Show every line below that contains the word "thermometer", copying each one in full.

*** Opening EXTRACTED MATERIAL ***

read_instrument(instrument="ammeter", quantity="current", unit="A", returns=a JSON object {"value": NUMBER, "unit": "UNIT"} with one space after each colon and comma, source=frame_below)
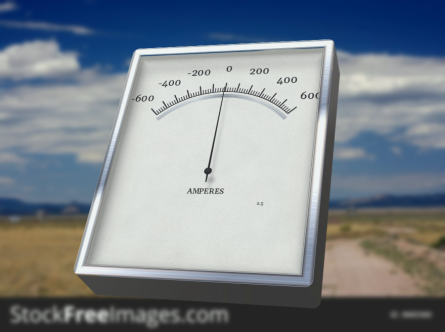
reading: {"value": 0, "unit": "A"}
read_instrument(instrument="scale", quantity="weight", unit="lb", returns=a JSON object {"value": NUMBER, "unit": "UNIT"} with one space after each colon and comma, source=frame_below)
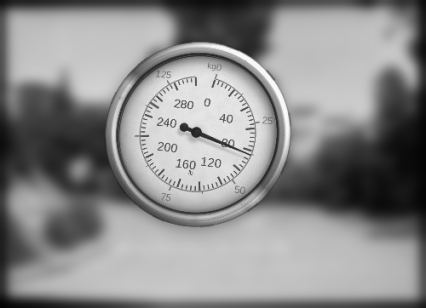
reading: {"value": 84, "unit": "lb"}
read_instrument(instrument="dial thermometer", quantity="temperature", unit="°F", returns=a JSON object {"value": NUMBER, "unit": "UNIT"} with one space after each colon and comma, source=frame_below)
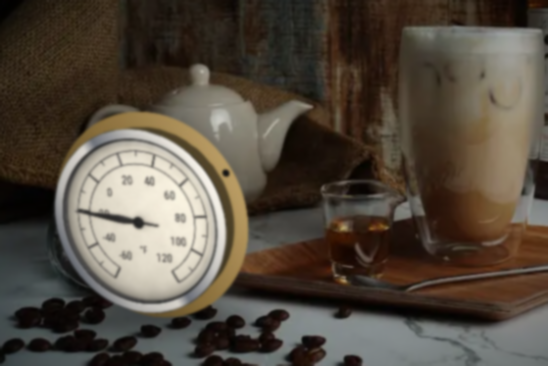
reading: {"value": -20, "unit": "°F"}
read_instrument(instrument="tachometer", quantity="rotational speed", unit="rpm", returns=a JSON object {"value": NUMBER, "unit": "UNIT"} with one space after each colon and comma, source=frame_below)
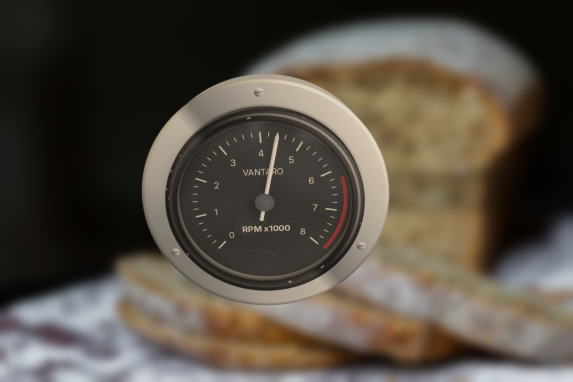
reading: {"value": 4400, "unit": "rpm"}
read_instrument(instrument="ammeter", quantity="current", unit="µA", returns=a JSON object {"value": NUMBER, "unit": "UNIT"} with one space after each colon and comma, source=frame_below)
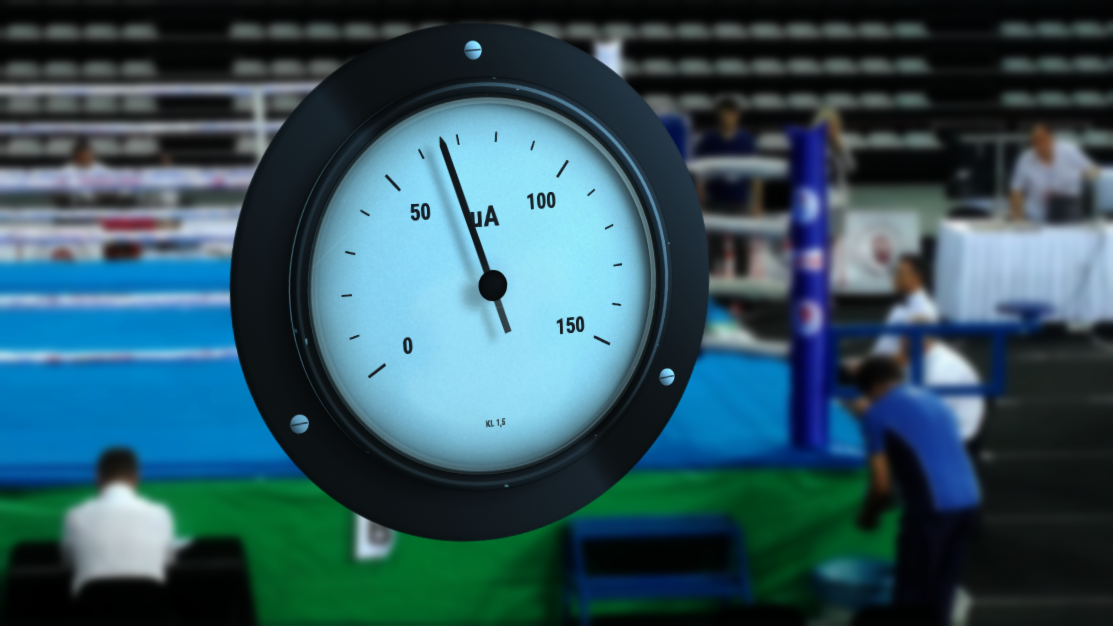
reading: {"value": 65, "unit": "µA"}
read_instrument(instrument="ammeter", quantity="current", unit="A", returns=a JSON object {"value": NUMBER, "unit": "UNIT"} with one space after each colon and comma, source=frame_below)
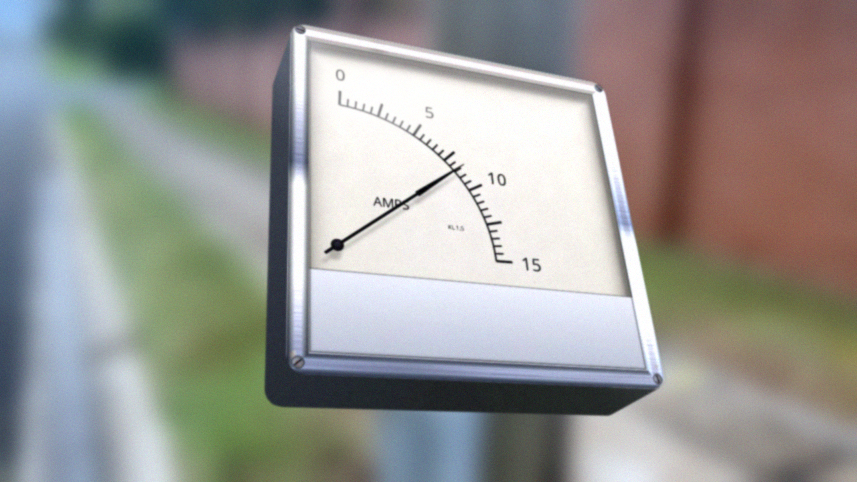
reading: {"value": 8.5, "unit": "A"}
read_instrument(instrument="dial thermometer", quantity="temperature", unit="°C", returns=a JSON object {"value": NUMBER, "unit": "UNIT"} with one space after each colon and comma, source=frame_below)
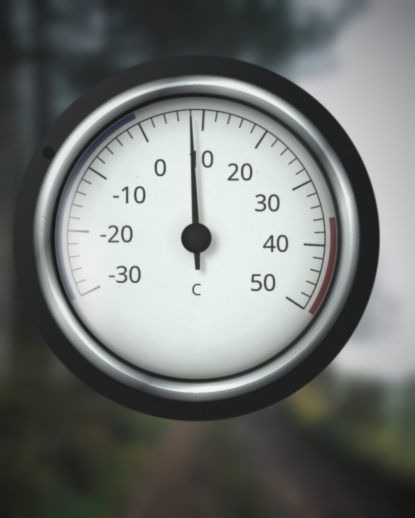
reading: {"value": 8, "unit": "°C"}
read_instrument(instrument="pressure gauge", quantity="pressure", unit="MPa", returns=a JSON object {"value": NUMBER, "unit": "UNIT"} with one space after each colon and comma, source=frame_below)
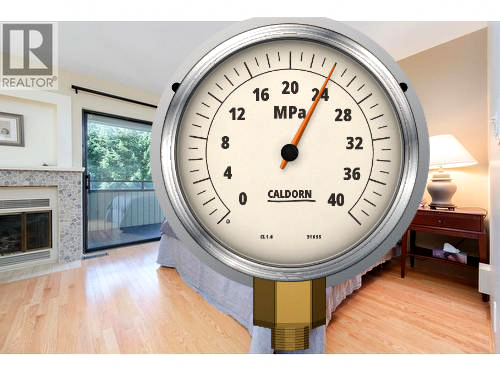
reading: {"value": 24, "unit": "MPa"}
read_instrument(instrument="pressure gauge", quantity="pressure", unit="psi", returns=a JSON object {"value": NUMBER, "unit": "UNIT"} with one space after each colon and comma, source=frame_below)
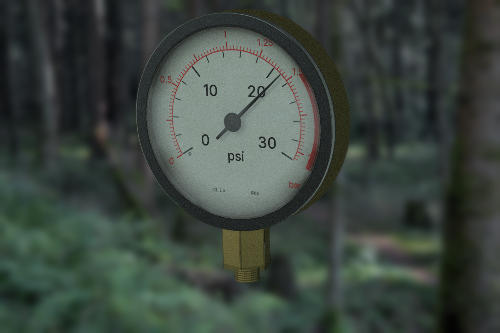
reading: {"value": 21, "unit": "psi"}
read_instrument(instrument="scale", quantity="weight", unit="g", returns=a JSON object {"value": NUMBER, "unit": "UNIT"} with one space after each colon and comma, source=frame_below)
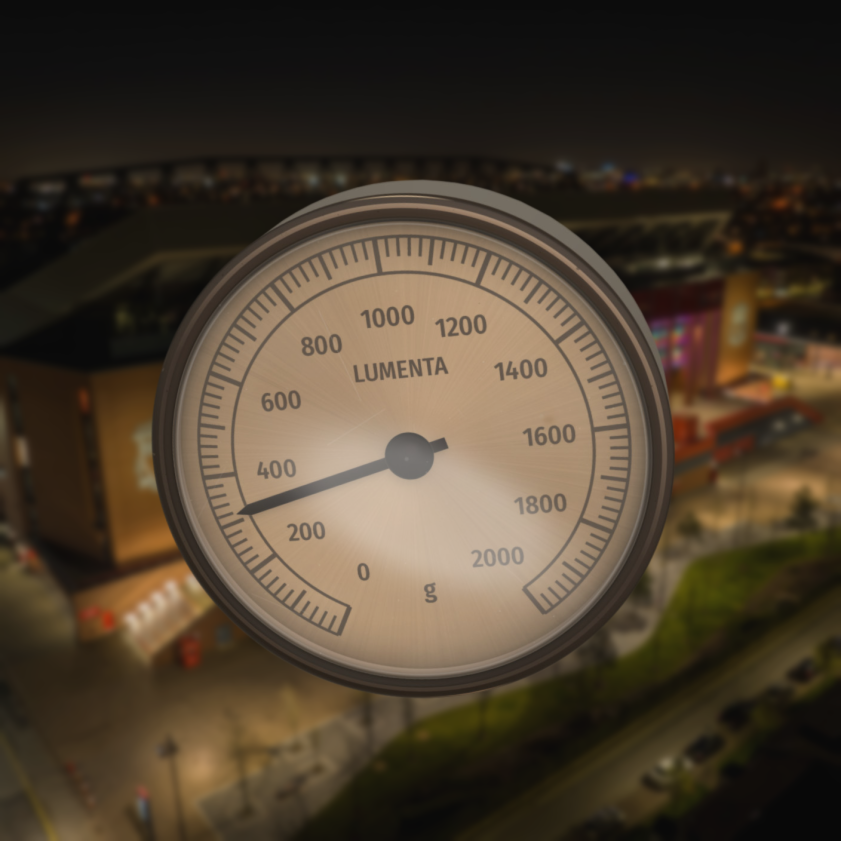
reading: {"value": 320, "unit": "g"}
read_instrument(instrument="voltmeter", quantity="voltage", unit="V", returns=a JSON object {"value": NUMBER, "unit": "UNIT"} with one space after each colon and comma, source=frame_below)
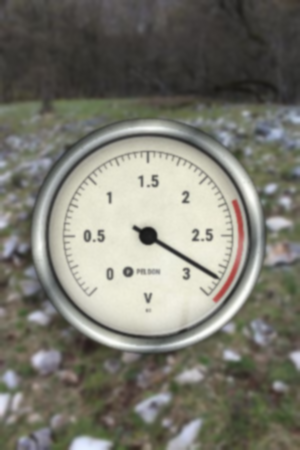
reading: {"value": 2.85, "unit": "V"}
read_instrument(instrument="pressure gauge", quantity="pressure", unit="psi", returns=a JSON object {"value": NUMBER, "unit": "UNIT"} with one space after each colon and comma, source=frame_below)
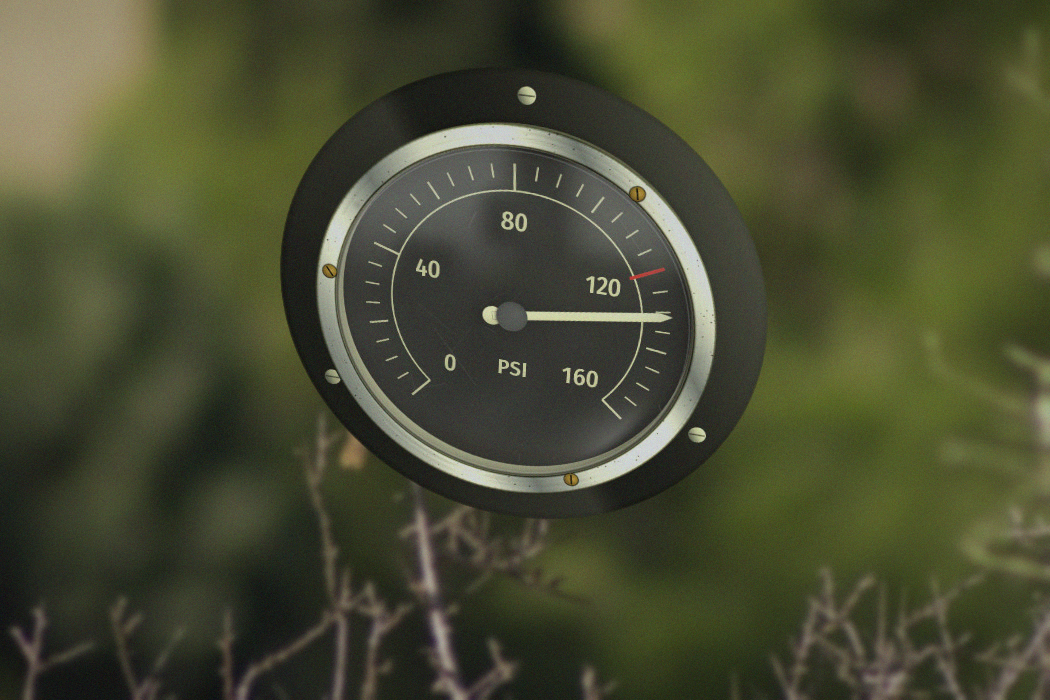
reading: {"value": 130, "unit": "psi"}
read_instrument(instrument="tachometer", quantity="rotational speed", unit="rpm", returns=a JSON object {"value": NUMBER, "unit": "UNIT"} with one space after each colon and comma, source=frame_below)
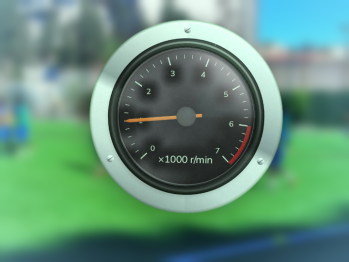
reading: {"value": 1000, "unit": "rpm"}
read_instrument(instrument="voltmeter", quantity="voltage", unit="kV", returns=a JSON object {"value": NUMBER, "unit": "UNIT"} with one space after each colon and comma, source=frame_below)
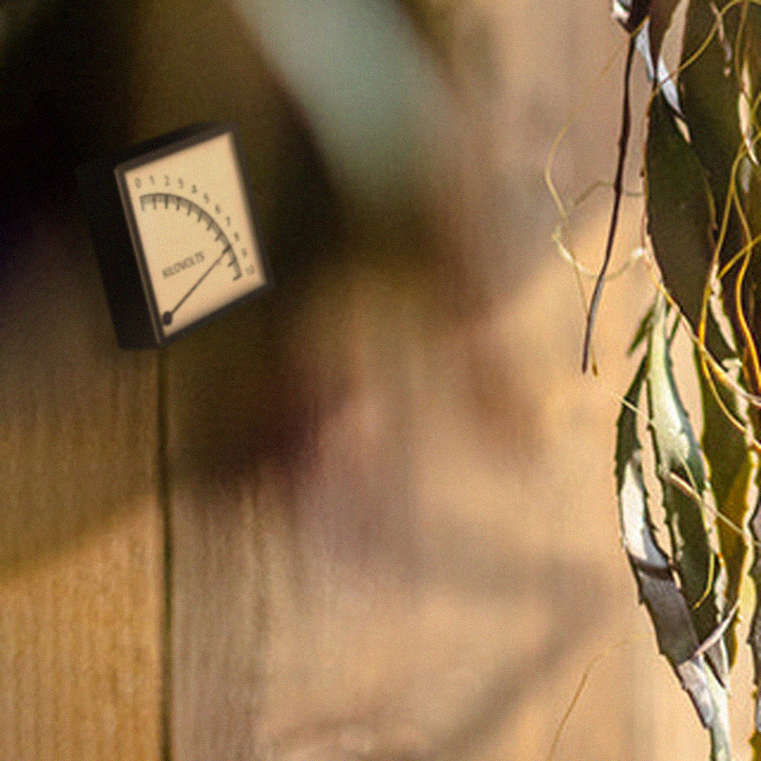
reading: {"value": 8, "unit": "kV"}
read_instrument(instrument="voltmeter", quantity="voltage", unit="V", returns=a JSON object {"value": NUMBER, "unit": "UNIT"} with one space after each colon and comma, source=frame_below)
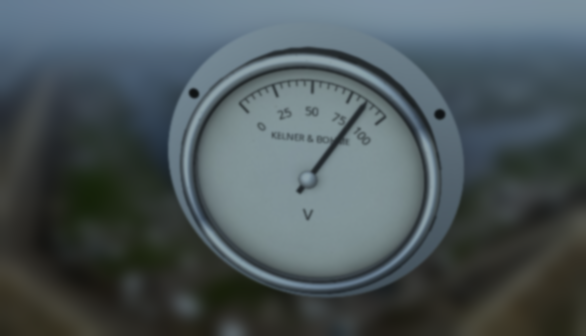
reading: {"value": 85, "unit": "V"}
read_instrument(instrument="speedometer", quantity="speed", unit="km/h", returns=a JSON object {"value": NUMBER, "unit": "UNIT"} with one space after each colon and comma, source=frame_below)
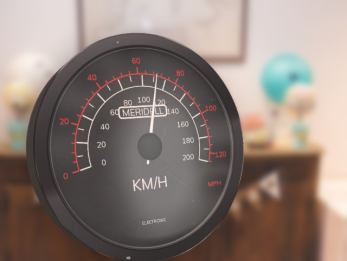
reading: {"value": 110, "unit": "km/h"}
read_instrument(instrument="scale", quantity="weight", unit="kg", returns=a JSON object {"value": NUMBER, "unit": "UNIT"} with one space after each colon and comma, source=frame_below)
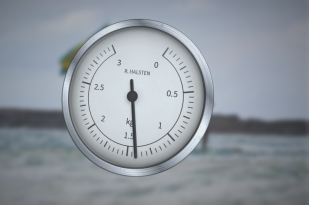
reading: {"value": 1.4, "unit": "kg"}
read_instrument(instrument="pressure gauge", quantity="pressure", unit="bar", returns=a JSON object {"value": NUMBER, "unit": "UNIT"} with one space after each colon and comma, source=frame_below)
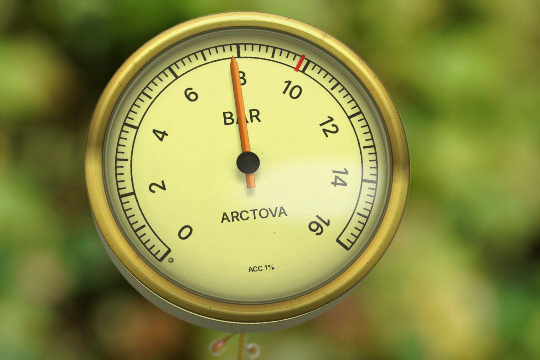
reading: {"value": 7.8, "unit": "bar"}
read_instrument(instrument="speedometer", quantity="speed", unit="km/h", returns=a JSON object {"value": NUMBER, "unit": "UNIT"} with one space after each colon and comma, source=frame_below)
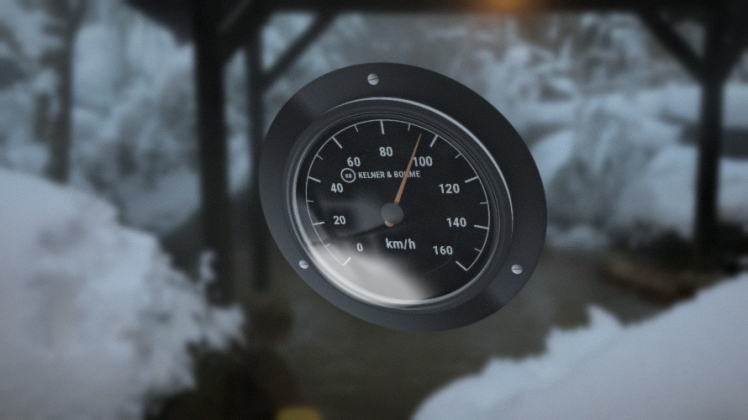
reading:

*** Closing EXTRACTED MATERIAL ***

» WRITTEN ANSWER:
read_instrument(instrument="dial thermometer", quantity="temperature", unit="°F", returns=a JSON object {"value": NUMBER, "unit": "UNIT"} with one space after each colon and comma, source=frame_below)
read_instrument(instrument="dial thermometer", quantity="temperature", unit="°C", returns=a JSON object {"value": NUMBER, "unit": "UNIT"} with one space after each colon and comma, source=frame_below)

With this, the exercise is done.